* **Extrait de page**
HyDeal s’est construit autour de la vision que l’hydrogène doit être une industrie autoportée avec un déploiement à grande échelle et une capacité à optimiser les coûts afin d’avoir, in fine, un hydrogène compétitif. Dans une logique de « design to cost », nous construisons la chaîne de valeur et de l’approvisionnement autour d’un client qui a des besoins et des attentes en termes d’hydrogène.
L’initiative a été lancée il y a 2 ans avec un groupement nommé HyDeal Ambition qui rassemble 30 entreprises couvant toute la chaîne de valeur : l’upstream (énergies renouvelables, électrolyse), le midstream (transport et stockage, avec des entreprises comme Teréga, GRTGaz et Enagas) et le downstream (avec des industriels comme BASF et ArcelorMittal), des investisseurs et des banques. Tous ces acteurs ont travaillé ensemble pour construire un projet visant à produire, essentiellement en Espagne, 3,6 millions de tonnes d’hydrogène à l’horizon 2030. L’IRENA, dans son rapport sur la géopolitique de l’énergie paru au début de cette année, a distingué l’initiative comme le plus gros projet d’hydrogène vert mondial.
“HyDeal s’est construit autour de la vision que l’hydrogène doit être une industrie autoportée avec un déploiement à grande échelle et une capacité à optimiser les coûts afin d’avoir, in fine, un hydrogène compétitif.”
De cette matrice est née une première application industrielle : HyDeal España, une société qui est une filiale commune entre Enagás Renovables et DH2 Energy (en charge du développement des sites), Enagás (distribution et stockage) ; ArcelorMittal et Fertiberia (pour les applications industrielles) et Soladvent (management). L’objectif est de développer un système complet de production dans une quinzaine de parcs solaires avec des capacités et des équipements dédiés à l’électrolyse. 1 000 km de pipelines qui vont être construits par Enagás et un investissement d’un milliard d’ArcelorMittal est aussi prévu afin d’utiliser l’hydrogène vert en remplacement des énergies fossiles dans le processus de fabrication de l’acier. Au total, le projet représente 10 milliards d’euros d’investissement avec une mise en service en 2025.

* **Consignes de l'exercice**
**1.** D'après l'extrait sur HyDeal, combien d'entreprises le groupement HyDeal Ambition rassemble-t-il ?
**2.** Traduisez en anglais cette phrase de l'extrait sur HyDeal : « L’objectif est de développer un système complet de production dans une quinzaine de parcs solaires avec des capacités et des équipements dédiés à l’électrolyse. »
**3.** Reproduisez fidèlement le passage de l'extrait sur HyDeal qui commence par « L’initiative a été » et se poursuit jusqu'à « d’hydrogène vert mondial. ».

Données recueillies
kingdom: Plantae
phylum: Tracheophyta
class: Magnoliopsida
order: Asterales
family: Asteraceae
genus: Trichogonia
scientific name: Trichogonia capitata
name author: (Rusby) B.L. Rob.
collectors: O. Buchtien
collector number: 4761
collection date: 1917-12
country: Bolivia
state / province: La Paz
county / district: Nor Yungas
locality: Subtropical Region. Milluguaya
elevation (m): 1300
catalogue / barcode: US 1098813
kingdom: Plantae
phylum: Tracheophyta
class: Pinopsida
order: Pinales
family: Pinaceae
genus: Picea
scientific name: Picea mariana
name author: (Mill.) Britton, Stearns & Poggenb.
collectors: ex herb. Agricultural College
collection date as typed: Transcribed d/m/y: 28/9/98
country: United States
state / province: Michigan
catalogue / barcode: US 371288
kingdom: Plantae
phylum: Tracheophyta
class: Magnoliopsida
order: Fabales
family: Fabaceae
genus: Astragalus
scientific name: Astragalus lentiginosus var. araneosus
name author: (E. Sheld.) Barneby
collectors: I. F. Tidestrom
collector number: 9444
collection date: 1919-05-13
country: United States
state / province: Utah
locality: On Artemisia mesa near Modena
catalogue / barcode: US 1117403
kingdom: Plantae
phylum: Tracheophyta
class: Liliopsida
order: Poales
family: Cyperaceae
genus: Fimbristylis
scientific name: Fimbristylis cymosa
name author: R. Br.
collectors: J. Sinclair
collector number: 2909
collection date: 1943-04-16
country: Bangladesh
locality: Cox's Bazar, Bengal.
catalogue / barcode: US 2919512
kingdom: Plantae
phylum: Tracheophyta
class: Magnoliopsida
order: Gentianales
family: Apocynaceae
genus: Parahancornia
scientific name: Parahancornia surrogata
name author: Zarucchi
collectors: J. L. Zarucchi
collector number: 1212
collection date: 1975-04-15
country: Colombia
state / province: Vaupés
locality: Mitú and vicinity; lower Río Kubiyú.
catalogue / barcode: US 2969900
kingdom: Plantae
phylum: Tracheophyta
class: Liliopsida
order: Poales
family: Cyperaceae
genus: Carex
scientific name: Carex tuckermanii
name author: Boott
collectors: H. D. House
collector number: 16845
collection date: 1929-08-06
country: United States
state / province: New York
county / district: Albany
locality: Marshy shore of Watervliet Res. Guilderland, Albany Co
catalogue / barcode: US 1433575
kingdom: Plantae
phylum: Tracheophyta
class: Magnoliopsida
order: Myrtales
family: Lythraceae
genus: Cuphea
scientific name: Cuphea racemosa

* **Corrigé**
**1.** 30 entreprises.

**2.** The objective is to develop a complete production system in about fifteen solar parks with capacities and equipment dedicated to electrolysis.

**3.**
L’initiative a été lancée il y a 2 ans avec un groupement nommé HyDeal Ambition qui rassemble 30 entreprises couvant toute la chaîne de valeur : l’upstream (énergies renouvelables, électrolyse), le midstream (transport et stockage, avec des entreprises comme Teréga, GRTGaz et Enagas) et le downstream (avec des industriels comme BASF et ArcelorMittal), des investisseurs et des banques. Tous ces acteurs ont travaillé ensemble pour construire un projet visant à produire, essentiellement en Espagne, 3,6 millions de tonnes d’hydrogène à l’horizon 2030. L’IRENA, dans son rapport sur la géopolitique de l’énergie paru au début de cette année, a distingué l’initiative comme le plus gros projet d’hydrogène vert mondial.